# Grandads tools



## BCVS (Jan 29, 2019)

My grandpa was a carpenter by trade and I inherited some of his hand tools. It is mostly hand drills, saw, chisels, etc. one tool stumps me as to its use. Does anyone know what this tool is? Thanks


----------



## difalkner (Nov 27, 2011)

Welcome to the forum! When you get a minute complete your profile with location so it shows in the side panel. You can add your first name to your signature line and it will show in each post.

Also, if you'll show the photo instead a link you'll get more input as to what the tool might be. Most guys don't want to click on a link, especially from someone they don't know. 

Does the shaft turn when you crank the side handle? Looks like it could be some sort of a specialized spanner wrench of some sort but the shaft doesn't look like it turns.

David


----------



## FrankC (Aug 24, 2012)

That is a valve grinder, used to lap in engine valves.


----------



## johnep (Apr 12, 2007)

My Dad used to grind valves, using grinding paste and a stick with a rubber suction cup on the end.
jhnep


----------



## GeorgeC (Jul 30, 2008)

My Dad was an auto mechanic and also an aircraft engine and air frame (A&E) mechanic. He had a lot of tools for just about any type of mehanic work from the 1920 through the 1950's. Up until WWII he and a partner had their own garage. When the war started they closed the shop and went to Pope AB to work.

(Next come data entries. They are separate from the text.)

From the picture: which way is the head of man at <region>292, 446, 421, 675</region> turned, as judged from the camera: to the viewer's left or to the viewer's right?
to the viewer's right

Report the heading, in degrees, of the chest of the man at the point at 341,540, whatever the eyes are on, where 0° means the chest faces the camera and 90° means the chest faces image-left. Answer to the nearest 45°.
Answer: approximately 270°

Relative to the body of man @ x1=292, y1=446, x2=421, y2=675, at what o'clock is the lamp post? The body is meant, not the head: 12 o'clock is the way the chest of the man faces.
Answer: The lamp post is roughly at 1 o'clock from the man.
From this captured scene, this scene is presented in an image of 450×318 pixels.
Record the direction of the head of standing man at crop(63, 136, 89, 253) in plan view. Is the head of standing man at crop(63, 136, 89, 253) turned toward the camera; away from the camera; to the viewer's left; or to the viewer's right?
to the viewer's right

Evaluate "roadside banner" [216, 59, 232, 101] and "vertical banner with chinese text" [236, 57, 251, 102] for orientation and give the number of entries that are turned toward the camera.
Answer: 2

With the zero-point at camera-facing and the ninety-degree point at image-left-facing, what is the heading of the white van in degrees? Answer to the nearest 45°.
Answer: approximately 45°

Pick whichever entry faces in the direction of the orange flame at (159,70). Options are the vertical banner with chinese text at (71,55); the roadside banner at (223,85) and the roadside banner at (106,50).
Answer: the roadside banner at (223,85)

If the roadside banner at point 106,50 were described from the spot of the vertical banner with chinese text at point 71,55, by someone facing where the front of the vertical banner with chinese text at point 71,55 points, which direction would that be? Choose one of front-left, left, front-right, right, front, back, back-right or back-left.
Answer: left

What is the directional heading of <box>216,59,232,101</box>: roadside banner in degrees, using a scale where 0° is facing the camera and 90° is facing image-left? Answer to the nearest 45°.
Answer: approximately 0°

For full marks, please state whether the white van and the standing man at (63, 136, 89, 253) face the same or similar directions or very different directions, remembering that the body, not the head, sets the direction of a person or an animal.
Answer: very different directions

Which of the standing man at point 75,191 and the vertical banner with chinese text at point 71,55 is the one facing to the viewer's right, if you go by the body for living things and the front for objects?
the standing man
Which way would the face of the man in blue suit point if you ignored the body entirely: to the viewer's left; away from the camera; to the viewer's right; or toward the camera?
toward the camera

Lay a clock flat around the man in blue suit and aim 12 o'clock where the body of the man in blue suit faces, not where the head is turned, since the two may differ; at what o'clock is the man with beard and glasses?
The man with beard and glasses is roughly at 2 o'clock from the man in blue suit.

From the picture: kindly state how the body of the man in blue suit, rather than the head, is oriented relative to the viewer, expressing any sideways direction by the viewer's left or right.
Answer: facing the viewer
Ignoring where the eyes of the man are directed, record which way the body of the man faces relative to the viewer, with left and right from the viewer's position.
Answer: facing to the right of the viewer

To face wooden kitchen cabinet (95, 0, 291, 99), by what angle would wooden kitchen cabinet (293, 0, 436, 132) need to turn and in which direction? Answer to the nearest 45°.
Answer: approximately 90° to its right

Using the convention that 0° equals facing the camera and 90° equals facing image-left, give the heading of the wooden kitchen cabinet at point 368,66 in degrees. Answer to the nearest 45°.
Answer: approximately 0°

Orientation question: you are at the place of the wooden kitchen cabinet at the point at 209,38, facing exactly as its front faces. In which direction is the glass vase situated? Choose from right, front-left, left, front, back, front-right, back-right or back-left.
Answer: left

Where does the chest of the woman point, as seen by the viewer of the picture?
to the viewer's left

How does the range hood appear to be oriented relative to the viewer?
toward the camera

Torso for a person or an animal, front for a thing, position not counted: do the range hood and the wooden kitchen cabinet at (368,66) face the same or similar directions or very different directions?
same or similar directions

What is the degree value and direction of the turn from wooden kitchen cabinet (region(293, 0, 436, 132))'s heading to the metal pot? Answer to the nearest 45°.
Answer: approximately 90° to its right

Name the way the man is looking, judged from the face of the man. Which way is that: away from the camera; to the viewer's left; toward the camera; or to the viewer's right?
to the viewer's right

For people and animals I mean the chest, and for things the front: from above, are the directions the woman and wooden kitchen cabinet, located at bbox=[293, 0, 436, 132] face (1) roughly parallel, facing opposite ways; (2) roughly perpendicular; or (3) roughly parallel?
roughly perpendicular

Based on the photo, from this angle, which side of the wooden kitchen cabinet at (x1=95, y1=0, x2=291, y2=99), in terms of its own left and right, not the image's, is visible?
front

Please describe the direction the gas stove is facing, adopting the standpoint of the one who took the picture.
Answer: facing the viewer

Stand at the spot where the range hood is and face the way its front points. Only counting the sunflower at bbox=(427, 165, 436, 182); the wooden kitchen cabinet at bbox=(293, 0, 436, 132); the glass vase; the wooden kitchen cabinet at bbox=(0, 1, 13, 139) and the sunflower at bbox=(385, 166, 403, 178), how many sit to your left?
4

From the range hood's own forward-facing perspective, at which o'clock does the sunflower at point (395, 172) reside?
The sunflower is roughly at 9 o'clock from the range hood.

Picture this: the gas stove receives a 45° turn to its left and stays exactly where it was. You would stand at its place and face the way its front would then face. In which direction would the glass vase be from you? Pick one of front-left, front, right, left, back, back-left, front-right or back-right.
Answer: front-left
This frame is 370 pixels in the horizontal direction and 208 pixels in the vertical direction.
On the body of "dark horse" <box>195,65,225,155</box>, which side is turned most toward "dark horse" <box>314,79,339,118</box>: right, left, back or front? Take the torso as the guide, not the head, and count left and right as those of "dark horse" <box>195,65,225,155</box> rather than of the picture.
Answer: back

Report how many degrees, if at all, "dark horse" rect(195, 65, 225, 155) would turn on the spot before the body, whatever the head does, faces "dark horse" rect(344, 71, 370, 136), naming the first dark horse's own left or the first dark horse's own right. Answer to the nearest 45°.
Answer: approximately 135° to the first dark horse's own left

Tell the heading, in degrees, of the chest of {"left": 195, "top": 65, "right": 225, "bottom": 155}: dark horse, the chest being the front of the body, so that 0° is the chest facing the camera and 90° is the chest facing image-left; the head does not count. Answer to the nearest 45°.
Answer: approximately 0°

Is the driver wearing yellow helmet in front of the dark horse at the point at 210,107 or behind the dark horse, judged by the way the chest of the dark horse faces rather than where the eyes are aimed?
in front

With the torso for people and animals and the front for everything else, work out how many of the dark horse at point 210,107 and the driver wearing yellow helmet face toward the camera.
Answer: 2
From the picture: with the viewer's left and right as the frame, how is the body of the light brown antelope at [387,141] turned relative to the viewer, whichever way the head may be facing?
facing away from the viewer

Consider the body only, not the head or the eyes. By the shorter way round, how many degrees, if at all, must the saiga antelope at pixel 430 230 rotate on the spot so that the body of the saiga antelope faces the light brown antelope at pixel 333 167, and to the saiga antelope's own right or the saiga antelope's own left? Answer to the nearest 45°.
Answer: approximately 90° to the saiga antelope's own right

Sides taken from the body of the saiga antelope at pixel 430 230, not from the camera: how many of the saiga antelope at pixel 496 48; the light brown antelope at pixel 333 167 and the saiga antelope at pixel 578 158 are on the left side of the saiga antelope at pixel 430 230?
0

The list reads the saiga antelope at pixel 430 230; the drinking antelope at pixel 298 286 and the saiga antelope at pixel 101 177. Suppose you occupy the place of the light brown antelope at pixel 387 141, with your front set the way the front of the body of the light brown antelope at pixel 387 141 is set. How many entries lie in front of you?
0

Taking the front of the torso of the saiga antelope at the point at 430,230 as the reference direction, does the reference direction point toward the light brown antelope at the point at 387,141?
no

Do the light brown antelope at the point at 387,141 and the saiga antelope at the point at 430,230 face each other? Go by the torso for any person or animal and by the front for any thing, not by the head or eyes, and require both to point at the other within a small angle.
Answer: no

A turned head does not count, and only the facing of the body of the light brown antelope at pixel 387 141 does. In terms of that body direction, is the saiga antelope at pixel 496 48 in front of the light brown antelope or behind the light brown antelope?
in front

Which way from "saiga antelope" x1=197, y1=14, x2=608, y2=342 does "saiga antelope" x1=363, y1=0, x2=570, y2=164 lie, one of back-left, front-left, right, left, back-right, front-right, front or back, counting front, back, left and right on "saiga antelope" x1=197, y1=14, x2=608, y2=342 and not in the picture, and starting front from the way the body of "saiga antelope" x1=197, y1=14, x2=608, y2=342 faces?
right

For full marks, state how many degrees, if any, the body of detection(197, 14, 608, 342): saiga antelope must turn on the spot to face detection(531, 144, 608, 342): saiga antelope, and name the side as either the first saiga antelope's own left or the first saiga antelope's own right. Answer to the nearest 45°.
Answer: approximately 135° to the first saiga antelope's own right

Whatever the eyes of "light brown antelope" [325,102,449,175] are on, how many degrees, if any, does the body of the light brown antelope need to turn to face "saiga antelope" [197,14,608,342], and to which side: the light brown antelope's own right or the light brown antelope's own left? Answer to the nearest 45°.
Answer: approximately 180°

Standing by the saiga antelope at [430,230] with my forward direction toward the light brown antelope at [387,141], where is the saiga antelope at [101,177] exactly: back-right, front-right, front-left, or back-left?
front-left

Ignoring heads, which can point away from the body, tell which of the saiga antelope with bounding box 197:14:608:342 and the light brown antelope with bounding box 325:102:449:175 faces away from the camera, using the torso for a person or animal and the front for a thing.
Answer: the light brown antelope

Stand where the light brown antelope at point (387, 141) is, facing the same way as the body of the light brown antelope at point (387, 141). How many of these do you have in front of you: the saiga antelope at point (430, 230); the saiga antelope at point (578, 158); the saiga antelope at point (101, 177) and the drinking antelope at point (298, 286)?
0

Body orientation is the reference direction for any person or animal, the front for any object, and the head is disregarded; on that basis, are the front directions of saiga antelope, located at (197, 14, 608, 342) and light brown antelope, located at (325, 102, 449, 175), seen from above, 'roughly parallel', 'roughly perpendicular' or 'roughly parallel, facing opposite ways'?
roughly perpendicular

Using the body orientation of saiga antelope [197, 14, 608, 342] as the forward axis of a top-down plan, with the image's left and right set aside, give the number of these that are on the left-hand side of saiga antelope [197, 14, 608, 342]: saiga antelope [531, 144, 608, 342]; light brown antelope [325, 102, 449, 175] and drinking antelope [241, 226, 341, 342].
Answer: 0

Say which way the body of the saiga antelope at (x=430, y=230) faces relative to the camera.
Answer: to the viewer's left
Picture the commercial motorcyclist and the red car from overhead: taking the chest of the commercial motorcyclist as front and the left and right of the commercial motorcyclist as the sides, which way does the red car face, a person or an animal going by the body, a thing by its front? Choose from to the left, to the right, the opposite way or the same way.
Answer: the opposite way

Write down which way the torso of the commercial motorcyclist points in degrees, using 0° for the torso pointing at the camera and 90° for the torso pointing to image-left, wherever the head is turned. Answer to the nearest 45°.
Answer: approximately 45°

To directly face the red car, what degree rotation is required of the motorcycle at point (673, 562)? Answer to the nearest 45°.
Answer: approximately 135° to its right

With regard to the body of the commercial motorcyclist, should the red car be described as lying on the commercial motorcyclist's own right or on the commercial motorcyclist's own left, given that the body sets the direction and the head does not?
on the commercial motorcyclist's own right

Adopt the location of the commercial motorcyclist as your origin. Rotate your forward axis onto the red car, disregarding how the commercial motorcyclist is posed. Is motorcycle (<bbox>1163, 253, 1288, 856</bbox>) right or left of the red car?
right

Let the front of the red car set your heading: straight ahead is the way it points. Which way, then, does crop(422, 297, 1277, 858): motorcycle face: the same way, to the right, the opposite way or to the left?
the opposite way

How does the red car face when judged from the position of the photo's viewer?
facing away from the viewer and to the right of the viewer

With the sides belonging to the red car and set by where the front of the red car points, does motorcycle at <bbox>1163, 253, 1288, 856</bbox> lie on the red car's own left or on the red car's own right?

I never saw any tool that looked like that for valve work. Valve grinding is a precision job. I do not see how a hand held tool could have the accuracy required. What Dad used for valve work was a machine like you would see in a machine shop.


George


----------



## johnep (Apr 12, 2007)

This is how he used to do it.








johnep


----------



## ducbsa (Jul 6, 2014)

Some old valves had slots in the head that that lapping machine would engage in. The needed back and forth motion must be provided by just turning the crank back and forth, not just in one direction.


----------



## Kerrys (May 2, 2016)

Do an image search for hand crank valve resurfacer. You will see images very similar to the one shown and variations.


----------



## FrankC (Aug 24, 2012)

ducbsa said:


> Some old valves had slots in the head that that lapping machine would engage in. The needed back and forth motion must be provided by just turning the crank back and forth, not just in one direction.


It has been years since I had my hands on one but I believe simply by turning the crank in one direction there was a mechanism that rotated the end back and forth.


----------



## Steve Neul (Sep 2, 2011)

Frank's right about it being a valve grinder.


----------



## BCVS (Jan 29, 2019)

Thanks for the replies! Now I know!


----------



## FrankC (Aug 24, 2012)

Did a quick search and came up with a patent drawing, very simple mechanism actually:


----------



## Tony B (Jul 30, 2008)

I think its a coffee grinder for the early morning breaks


----------



## BCVS (Jan 29, 2019)

Thanks! I just assumed it had something to do with carpentry since it was in the same box with all the other carpentry stuff.


----------